I just read the manual for the Radian and it says nothing about the seatbelts being forward of the seat crease and also it says nothing about how much of the seat needs to be on the vehicle seat.

So I guess I don't understand what the difference is? Isn't the seatbelt going to work either way? Why would a different carseat be able to use that seatbelt? It's not like the seatbelt changed. It's still locked into place. And why would one carseat be able to hang off a bit and not another? I'd love it if someone could explain this logic to me.


----------



## an_aurora (Jun 2, 2006)

Quote:


Originally Posted by *cody'smomma* 
I just read the manual for the Radian and it says nothing about the seatbelts being forward of the seat crease and also it says nothing about how much of the seat needs to be on the vehicle seat.

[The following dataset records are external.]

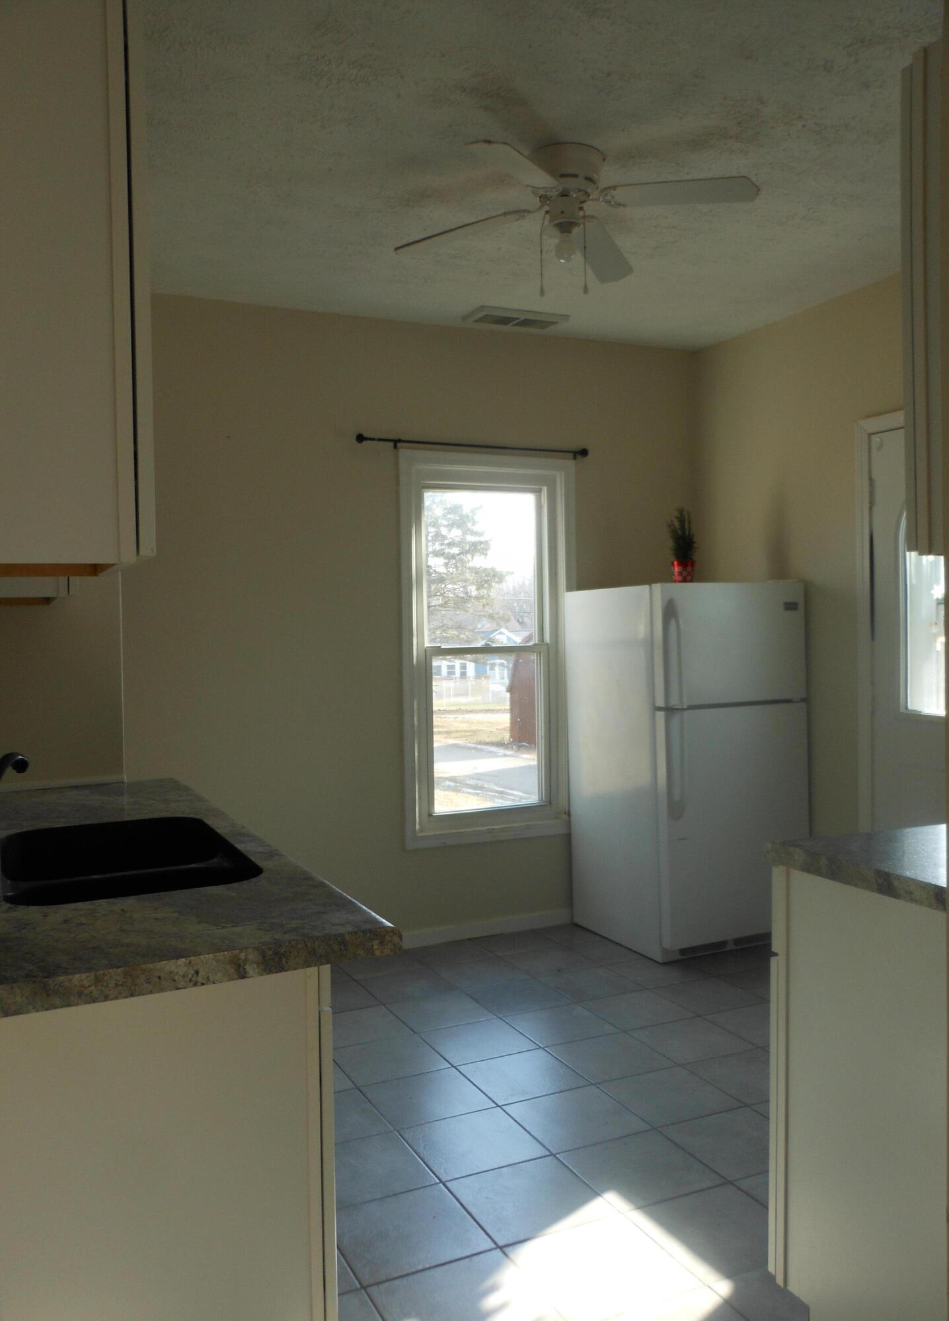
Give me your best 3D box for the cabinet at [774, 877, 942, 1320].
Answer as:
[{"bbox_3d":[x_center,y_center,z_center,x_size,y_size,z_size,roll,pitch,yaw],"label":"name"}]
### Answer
[{"bbox_3d":[0.974,0.813,1.844,0.650,0.881,0.632,-2,2,-25],"label":"cabinet"}]

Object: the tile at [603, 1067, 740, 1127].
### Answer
[{"bbox_3d":[0.547,1.230,3.012,0.302,0.010,0.302,-1,2,-25],"label":"tile"}]

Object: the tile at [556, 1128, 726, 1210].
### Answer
[{"bbox_3d":[0.406,1.248,2.619,0.303,0.010,0.303,-2,2,-25],"label":"tile"}]

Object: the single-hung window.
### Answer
[{"bbox_3d":[0.064,-0.053,4.667,0.833,1.665,0.090,-2,2,-25],"label":"single-hung window"}]

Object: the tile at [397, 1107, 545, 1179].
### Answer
[{"bbox_3d":[-0.003,1.257,2.780,0.303,0.010,0.303,-2,2,-25],"label":"tile"}]

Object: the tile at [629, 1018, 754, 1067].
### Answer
[{"bbox_3d":[0.691,1.217,3.418,0.302,0.010,0.302,-1,2,-25],"label":"tile"}]

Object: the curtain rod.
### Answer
[{"bbox_3d":[0.008,-0.902,4.555,1.088,0.055,0.080,-2,2,-25],"label":"curtain rod"}]

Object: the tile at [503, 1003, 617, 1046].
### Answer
[{"bbox_3d":[0.292,1.232,3.599,0.303,0.010,0.303,-2,2,-25],"label":"tile"}]

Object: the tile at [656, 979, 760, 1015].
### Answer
[{"bbox_3d":[0.836,1.205,3.824,0.302,0.010,0.302,-1,2,-25],"label":"tile"}]

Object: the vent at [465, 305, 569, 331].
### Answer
[{"bbox_3d":[0.175,-1.411,4.388,0.401,0.025,0.220,-2,2,-25],"label":"vent"}]

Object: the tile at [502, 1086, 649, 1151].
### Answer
[{"bbox_3d":[0.272,1.237,2.881,0.302,0.010,0.302,-1,2,-25],"label":"tile"}]

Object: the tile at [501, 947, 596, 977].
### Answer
[{"bbox_3d":[0.307,1.214,4.287,0.303,0.010,0.303,-2,2,-25],"label":"tile"}]

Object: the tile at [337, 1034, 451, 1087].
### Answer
[{"bbox_3d":[-0.265,1.233,3.301,0.302,0.010,0.302,-1,2,-25],"label":"tile"}]

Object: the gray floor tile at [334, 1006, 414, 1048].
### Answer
[{"bbox_3d":[-0.395,1.237,3.600,0.303,0.010,0.303,-2,2,-25],"label":"gray floor tile"}]

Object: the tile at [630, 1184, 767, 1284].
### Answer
[{"bbox_3d":[0.539,1.259,2.354,0.303,0.010,0.303,-2,2,-25],"label":"tile"}]

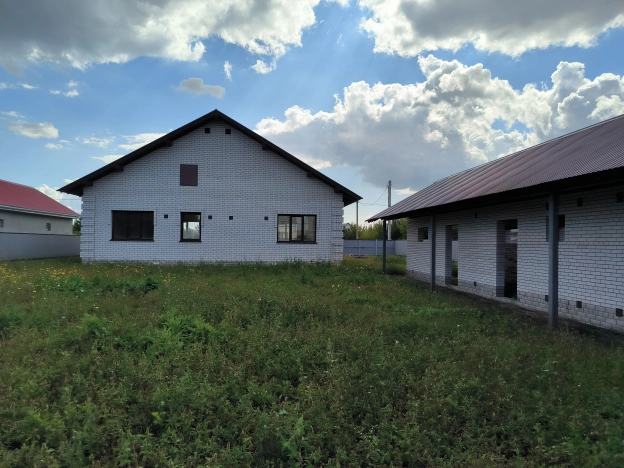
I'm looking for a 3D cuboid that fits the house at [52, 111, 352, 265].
[{"bbox_3d":[-5.539,-2.215,27.720,15.070,8.000,11.800,1,-1,-7],"label":"house"}]

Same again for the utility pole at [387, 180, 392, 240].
[{"bbox_3d":[9.372,-1.909,52.425,0.330,9.170,0.330,1,-1,-7],"label":"utility pole"}]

So I guess I don't understand what the difference is? Isn't the seatbelt going to work either way? Why would a different carseat be able to use that seatbelt? It's not like the seatbelt changed. It's still locked into place. And why would one carseat be able to hang off a bit and not another? I'd love it if someone could explain this logic to me.

It's because either it hasn't been tested, or tested and failed, or didn't perform the way it should have. If it strictly prohibits the use of those seatbelts, you can't use them. The hangoff thing is the same way--either it tested and failed, or wasn't tested.


----------